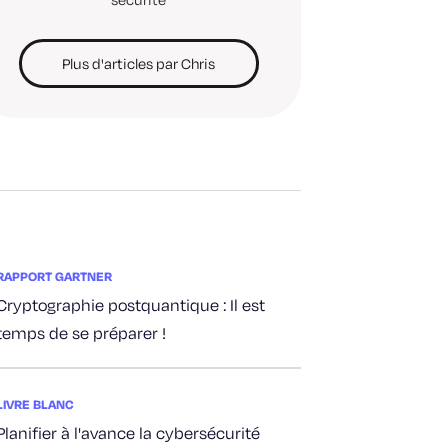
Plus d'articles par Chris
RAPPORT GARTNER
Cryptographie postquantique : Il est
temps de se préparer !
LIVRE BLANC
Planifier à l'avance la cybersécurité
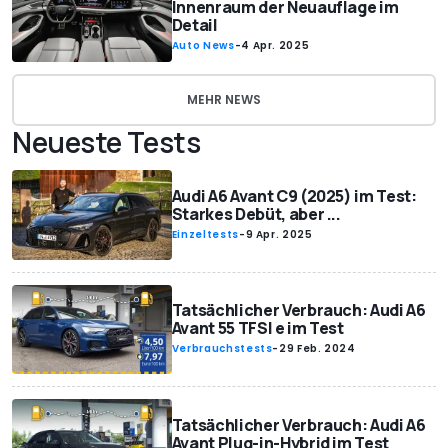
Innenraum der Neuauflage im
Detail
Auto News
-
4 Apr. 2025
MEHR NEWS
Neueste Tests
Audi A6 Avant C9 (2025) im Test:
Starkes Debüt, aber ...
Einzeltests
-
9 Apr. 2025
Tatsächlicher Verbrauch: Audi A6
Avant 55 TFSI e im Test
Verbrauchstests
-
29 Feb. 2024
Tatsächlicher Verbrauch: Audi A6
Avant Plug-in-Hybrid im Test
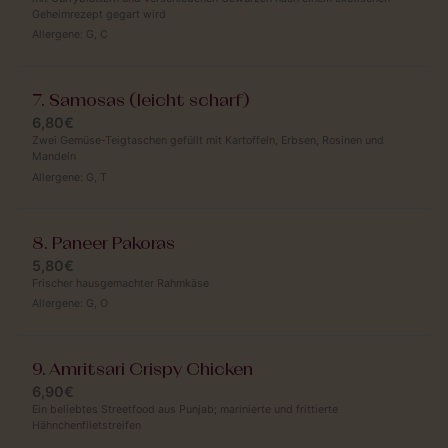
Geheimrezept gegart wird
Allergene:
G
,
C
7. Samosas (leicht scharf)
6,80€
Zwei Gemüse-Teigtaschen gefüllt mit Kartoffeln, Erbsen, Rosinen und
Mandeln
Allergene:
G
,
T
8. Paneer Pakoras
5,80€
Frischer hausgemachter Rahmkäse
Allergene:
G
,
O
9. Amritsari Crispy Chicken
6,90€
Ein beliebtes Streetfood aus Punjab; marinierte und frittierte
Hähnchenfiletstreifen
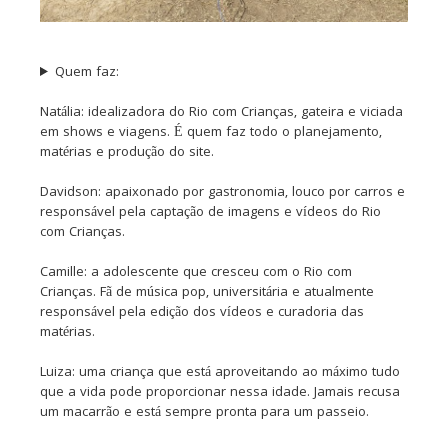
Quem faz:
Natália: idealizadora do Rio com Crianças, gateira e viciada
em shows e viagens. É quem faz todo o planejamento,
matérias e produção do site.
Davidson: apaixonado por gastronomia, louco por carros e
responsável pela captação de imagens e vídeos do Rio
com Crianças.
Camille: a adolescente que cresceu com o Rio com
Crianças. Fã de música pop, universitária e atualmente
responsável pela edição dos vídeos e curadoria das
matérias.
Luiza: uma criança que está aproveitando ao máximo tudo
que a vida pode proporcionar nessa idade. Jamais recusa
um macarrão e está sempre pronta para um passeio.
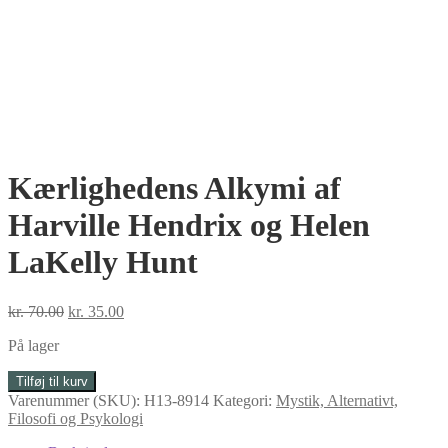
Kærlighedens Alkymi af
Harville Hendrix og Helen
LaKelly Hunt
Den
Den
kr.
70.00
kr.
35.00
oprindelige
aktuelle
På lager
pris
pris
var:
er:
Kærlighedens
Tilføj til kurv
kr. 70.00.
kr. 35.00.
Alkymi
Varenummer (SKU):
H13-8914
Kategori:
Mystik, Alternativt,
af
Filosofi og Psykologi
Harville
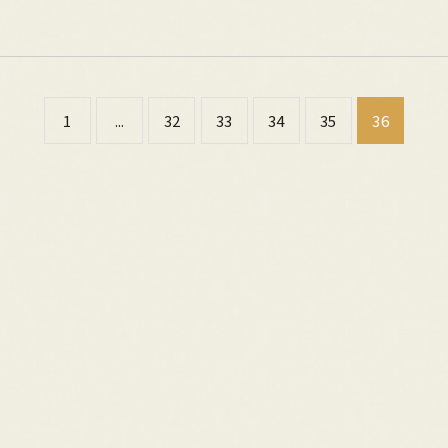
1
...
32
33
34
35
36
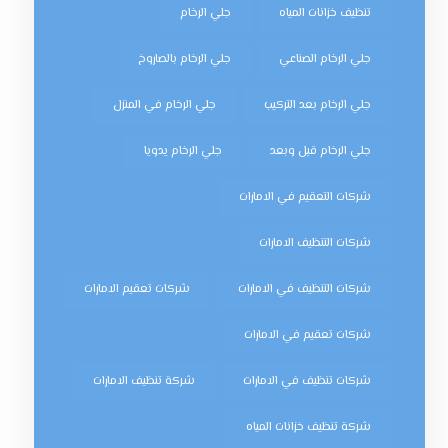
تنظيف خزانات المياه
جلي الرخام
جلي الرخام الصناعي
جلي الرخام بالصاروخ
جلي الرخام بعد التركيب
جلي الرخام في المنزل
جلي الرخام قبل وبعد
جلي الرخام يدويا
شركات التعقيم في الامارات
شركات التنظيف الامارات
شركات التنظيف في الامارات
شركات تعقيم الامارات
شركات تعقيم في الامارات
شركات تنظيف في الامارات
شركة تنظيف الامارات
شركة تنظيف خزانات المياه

* * *

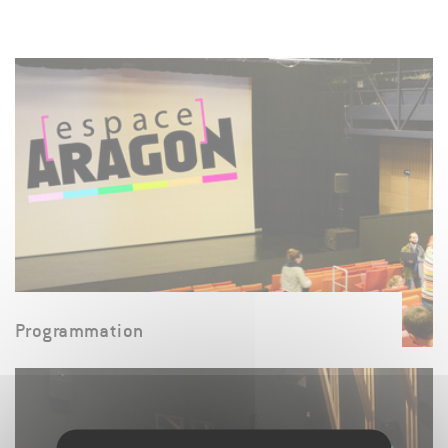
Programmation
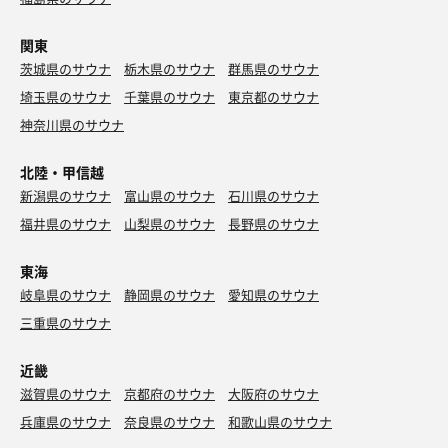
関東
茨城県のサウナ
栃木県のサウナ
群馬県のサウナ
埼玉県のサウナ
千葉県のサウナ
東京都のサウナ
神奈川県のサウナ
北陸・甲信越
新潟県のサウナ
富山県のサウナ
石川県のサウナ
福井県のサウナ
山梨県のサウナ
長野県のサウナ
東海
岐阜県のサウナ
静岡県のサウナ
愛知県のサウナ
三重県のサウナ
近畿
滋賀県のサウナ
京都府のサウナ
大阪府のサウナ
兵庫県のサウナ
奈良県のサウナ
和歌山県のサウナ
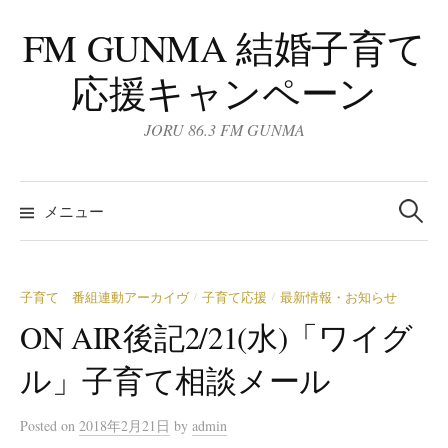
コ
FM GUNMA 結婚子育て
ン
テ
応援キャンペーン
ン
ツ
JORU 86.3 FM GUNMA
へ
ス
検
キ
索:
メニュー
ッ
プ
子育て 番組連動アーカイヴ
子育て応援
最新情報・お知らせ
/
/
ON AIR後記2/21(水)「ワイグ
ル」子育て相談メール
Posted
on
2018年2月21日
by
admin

* * *

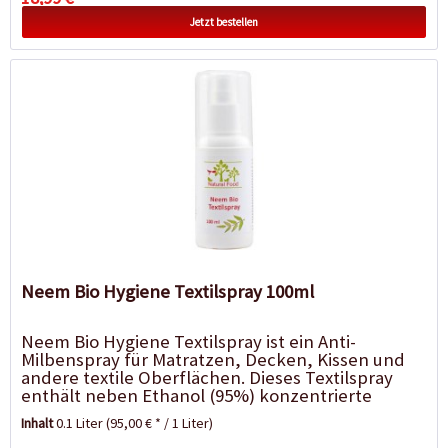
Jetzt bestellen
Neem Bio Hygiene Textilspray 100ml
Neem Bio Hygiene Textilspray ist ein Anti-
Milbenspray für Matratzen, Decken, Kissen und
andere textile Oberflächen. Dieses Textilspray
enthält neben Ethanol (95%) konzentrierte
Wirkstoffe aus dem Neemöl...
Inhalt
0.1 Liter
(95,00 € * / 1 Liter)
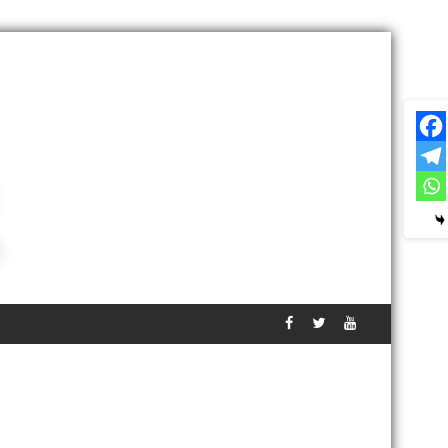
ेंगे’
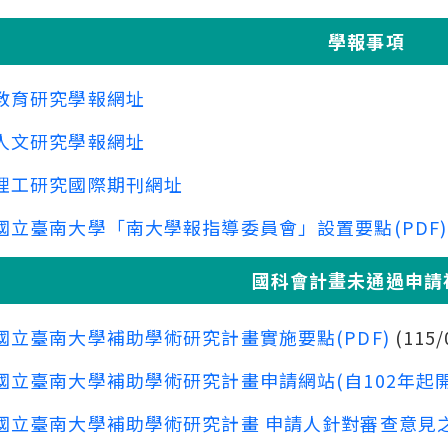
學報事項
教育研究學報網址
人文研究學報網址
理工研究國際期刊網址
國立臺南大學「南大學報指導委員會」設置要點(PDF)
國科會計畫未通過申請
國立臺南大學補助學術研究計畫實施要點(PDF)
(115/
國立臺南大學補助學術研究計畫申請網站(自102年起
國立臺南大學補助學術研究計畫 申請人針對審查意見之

▸ Task description: Please reproduce the data word for word, starting with the line that contains "Jetzt bestellen" and going on through the line that contains "國立臺南大學補助學術研究計畫 申請人針對審查意見之", with both of those lines included. Leave the pictures out of your answer.

▸ Response below:
Jetzt bestellen
Neem Bio Hygiene Textilspray 100ml
Neem Bio Hygiene Textilspray ist ein Anti-
Milbenspray für Matratzen, Decken, Kissen und
andere textile Oberflächen. Dieses Textilspray
enthält neben Ethanol (95%) konzentrierte
Wirkstoffe aus dem Neemöl...
Inhalt
0.1 Liter
(95,00 € * / 1 Liter)
ेंगे’
學報事項
教育研究學報網址
人文研究學報網址
理工研究國際期刊網址
國立臺南大學「南大學報指導委員會」設置要點(PDF)
國科會計畫未通過申請
國立臺南大學補助學術研究計畫實施要點(PDF)
(115/
國立臺南大學補助學術研究計畫申請網站(自102年起
國立臺南大學補助學術研究計畫 申請人針對審查意見之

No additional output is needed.